Yves Desgagnés : Le procès des hommes
Scène

Yves Desgagnés : Le procès des hommes

Pour ouvrir la 60e saison du TNM, Yves Desgagnés signe sa première mise en scène de Molière, la célèbre comédie de moeurs L’école des femmes.

À l’invitation de Lorraine Pintal qui souhaitait que le TNM renoue avec Molière qui a marqué ses 60 ans d’histoire, Yves Desgagnés a d’abord riposté. Un homme qui monte L’école des femmes? Un choix que le metteur en scène, plutôt associé à Shakespeare, a compris depuis. "À la première lecture, on a l’impression d’une charge contre les femmes, mais rapidement, on réalise que la pièce traite plutôt de la cupidité masculine et de son esprit de possession sur les femmes. Au fond, c’est le procès des hommes", relate M. Desgagnés.

Ces "hommes" sont représentés essentiellement par Arnolphe, un esprit jaloux hanté par l’idée d’être trompé par sa future épouse. Dominé par son obsession, il enferme dans un couvent la petite Agnès âgée de quatre ans, pour qu’elle reçoive une éducation de femme soumise. Ses plans de mariage seront bousculés par Horace qui s’éprendra de sa protégée alors âgée de 16 ans.
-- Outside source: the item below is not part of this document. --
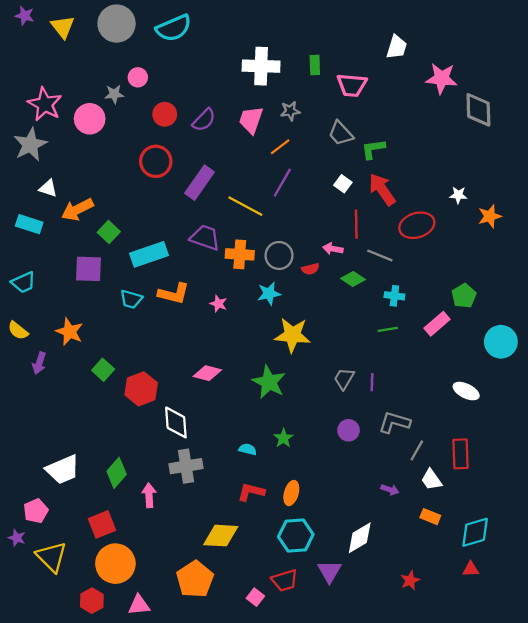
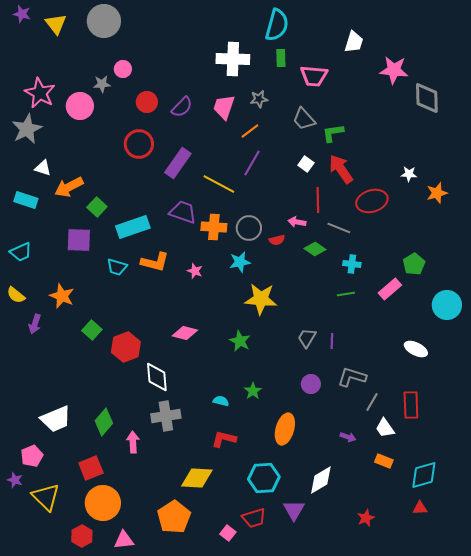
cyan semicircle: (174, 28) -> (277, 25), moved, turned -52
green star: (269, 382) -> (240, 341), size x0.7
orange ellipse: (291, 493) -> (285, 429), moved, size x1.4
Succédant à Jean Gascon (1965) et René Richard Cyr (1990) qui se sont frottés à L’école des femmes avant lui, Yves Desgagnés fait le pari d’aborder Molière comme son contemporain. "Si je l’avais monté dans le contexte des années 90 (post-Polytechnique et chute du mur de Berlin, éclatement des régimes totalitaires…), j’aurais pris une optique plus noire, comme René Richard. Aujourd’hui, la réalité québécoise est différente. Il y a quand même un équilibre homme-femme dans la société québécoise, affirme-t-il. J’ai mélangé du théâtre parfois carrément classique avec ses codes, mais la couleur générale du spectacle est contemporaine."

Un point de vue qui s’étend au personnage d’Arnolphe qu’il a voulu plus nuancé. "Arnolphe est souvent joué comme un monstre. Une erreur, à mon avis. Il faut qu’il nous soit d’abord sympathique et que, graduellement, on découvre sa vraie nature." Un rôle colossal de 1500 vers qu’il a voulu confier à un acteur chevronné à la technique irréprochable. "J’avais dit à Lorraine (Pintal): "Je vais faire L’école des femmes si (Guy) Nadon est libre." Il est dans une forme resplendissante, il a perdu 35 livres pour le rôle. Il est beau et même sexy sur scène!"

Depuis 300 ans, la tradition veut que le rôle d’Agnès soit confié à une jeune actrice dont on souhaite révéler le talent, comme ce fut le cas pour Isabelle Adjani à la Comédie-Française et Anne Dorval au TNM. Desgagnés obéit à cette loi tacite en choisissant Sophie Desmarais. "Elle est lumineuse, centrée, à la fois fragile et forte", s’emballe le metteur en scène qui complète le triangle amoureux avec un jeune acteur, fort doué selon ses dires, Jean-Philippe Guérard, en subtil Horace.